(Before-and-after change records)
-------------------------

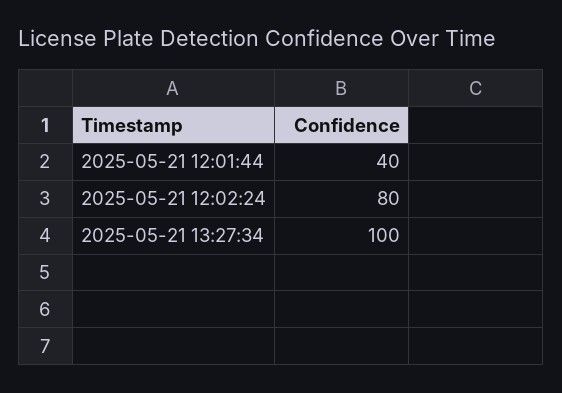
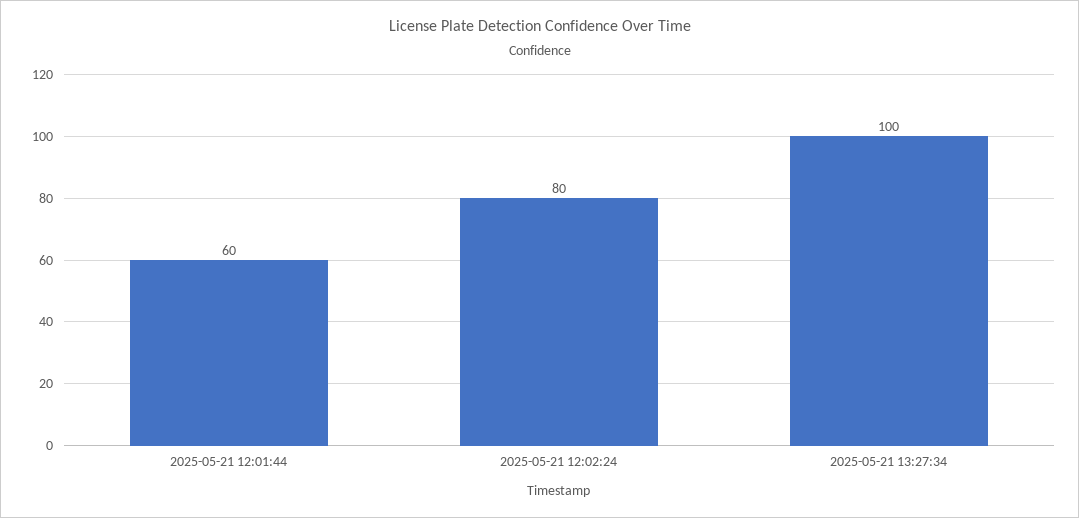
2025-05-21 12:01:44: 40 -> 60

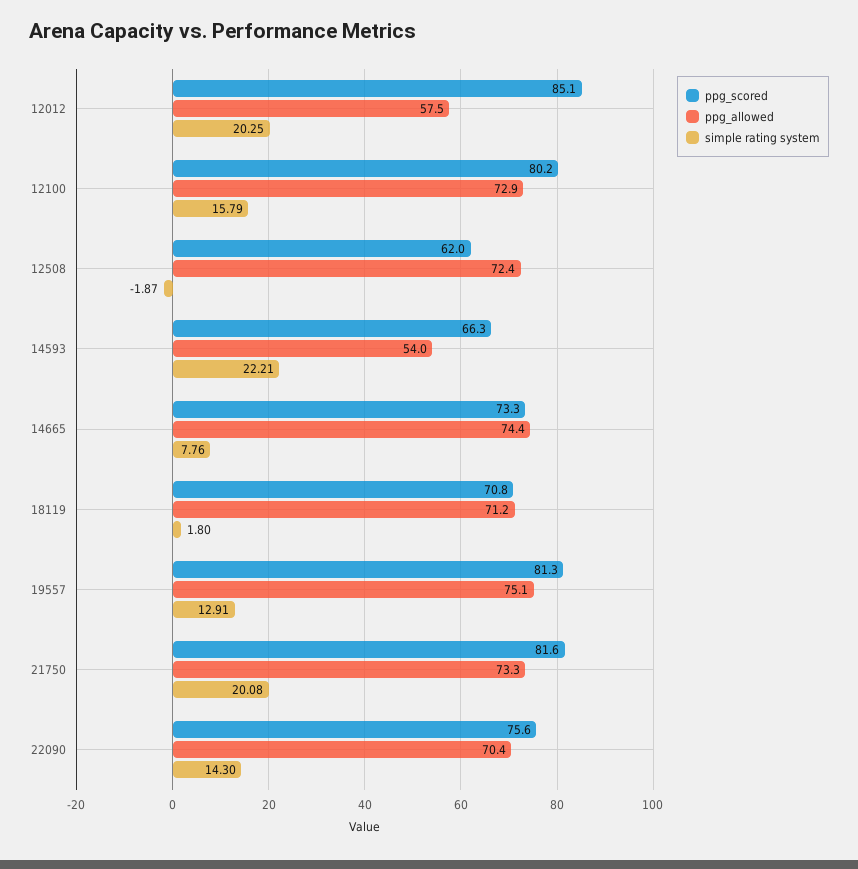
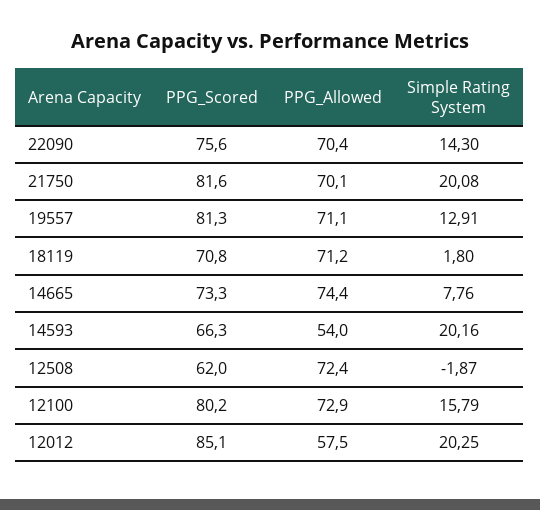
simple rating system, 14593: 22.21 -> 20.16
ppg_allowed, 19557: 75.1 -> 71.1
ppg_allowed, 21750: 73.3 -> 70.1

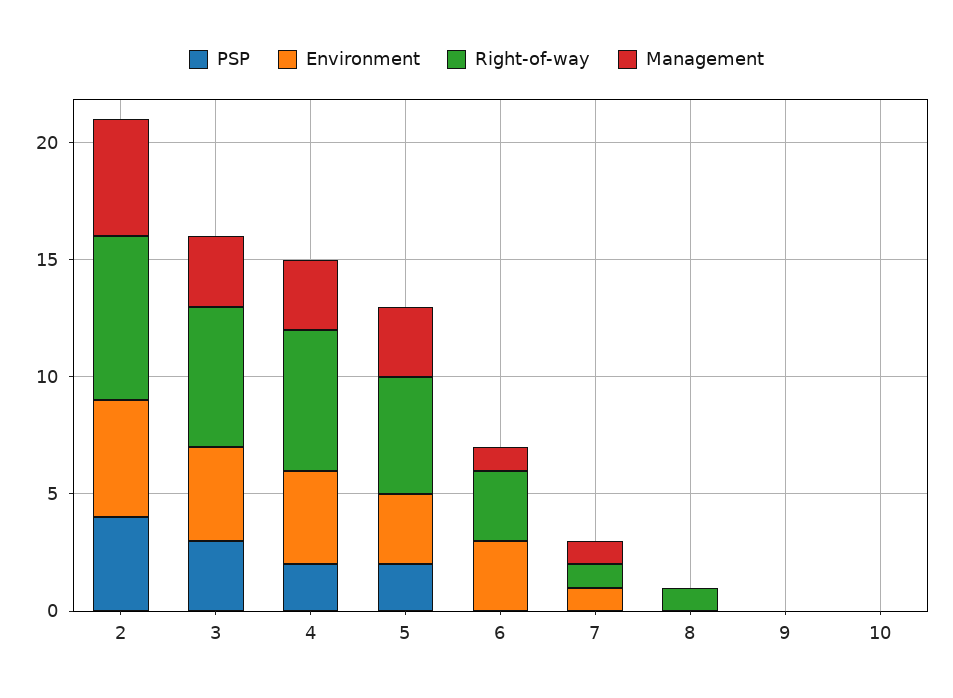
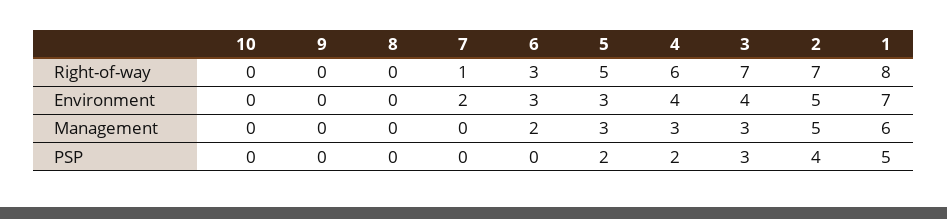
Right-of-way, 3: 6 -> 7
Management, 6: 1 -> 2
Environment, 7: 1 -> 2
Management, 7: 1 -> 0
Right-of-way, 8: 1 -> 0
Right-of-way, 1: none -> 8
Environment, 1: none -> 7
Management, 1: none -> 6
PSP, 1: none -> 5

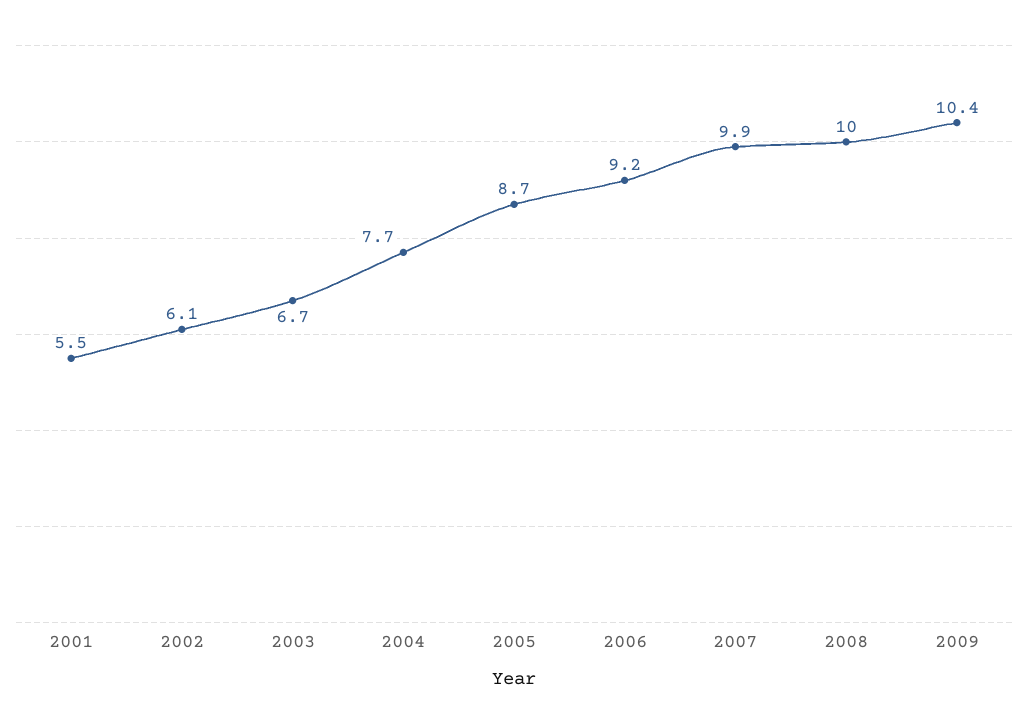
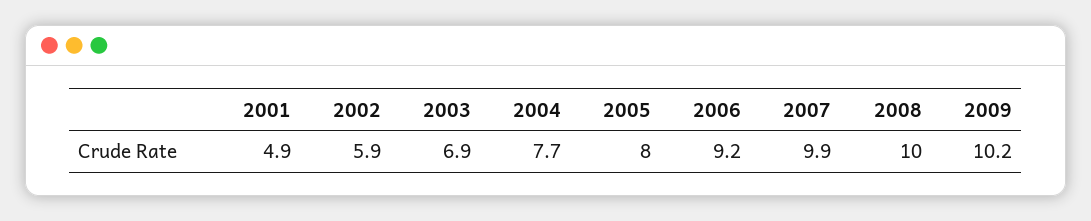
2001: 5.5 -> 4.9
2002: 6.1 -> 5.9
2003: 6.7 -> 6.9
2005: 8.7 -> 8
2009: 10.4 -> 10.2

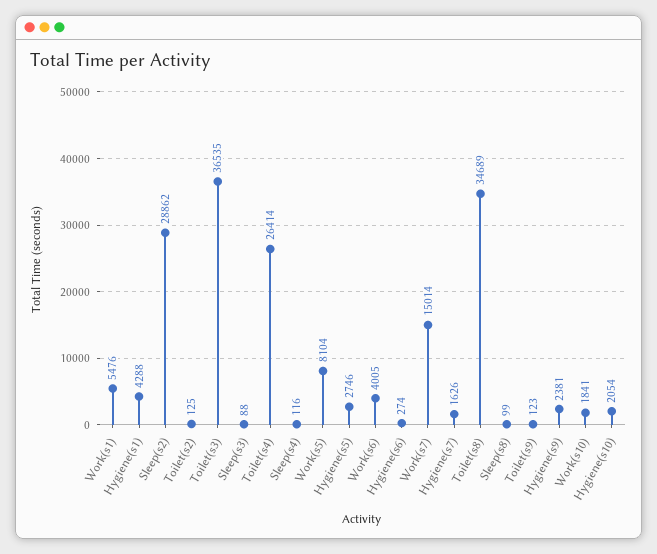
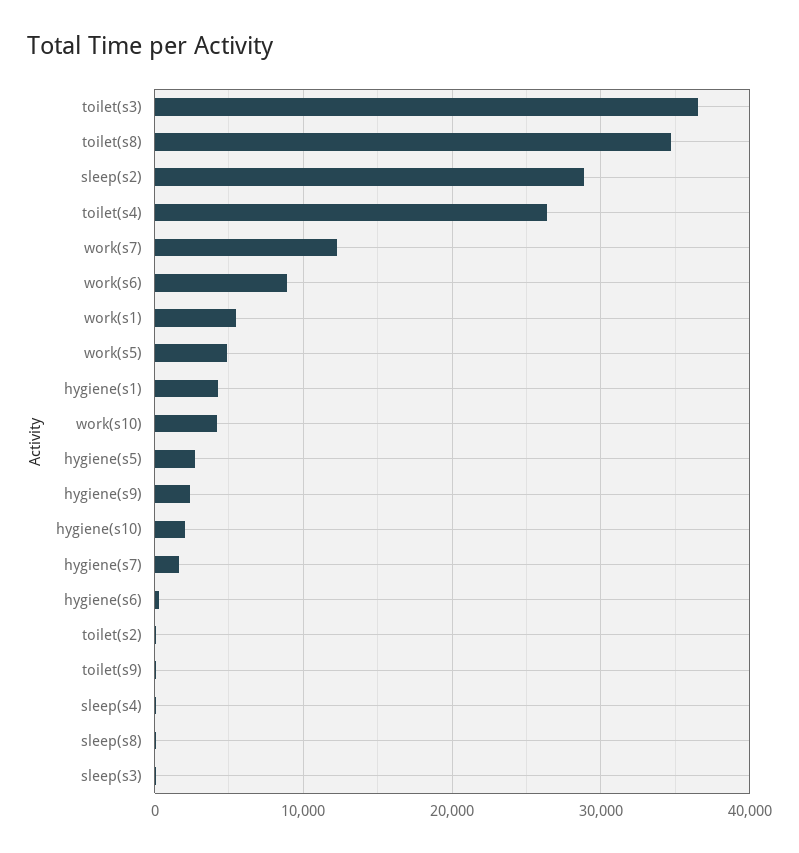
Work(s5): 8104 -> 5000
Work(s6): 4005 -> 9000
Work(s7): 15014 -> 12000
Work(s10): 1841 -> 4000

-------------------------

Repeat every line above precisely; pictures do not belong in the copy.

2025-05-21 12:01:44: 40 -> 60

simple rating system, 14593: 22.21 -> 20.16
ppg_allowed, 19557: 75.1 -> 71.1
ppg_allowed, 21750: 73.3 -> 70.1

Right-of-way, 3: 6 -> 7
Management, 6: 1 -> 2
Environment, 7: 1 -> 2
Management, 7: 1 -> 0
Right-of-way, 8: 1 -> 0
Right-of-way, 1: none -> 8
Environment, 1: none -> 7
Management, 1: none -> 6
PSP, 1: none -> 5

2001: 5.5 -> 4.9
2002: 6.1 -> 5.9
2003: 6.7 -> 6.9
2005: 8.7 -> 8
2009: 10.4 -> 10.2

Work(s5): 8104 -> 5000
Work(s6): 4005 -> 9000
Work(s7): 15014 -> 12000
Work(s10): 1841 -> 4000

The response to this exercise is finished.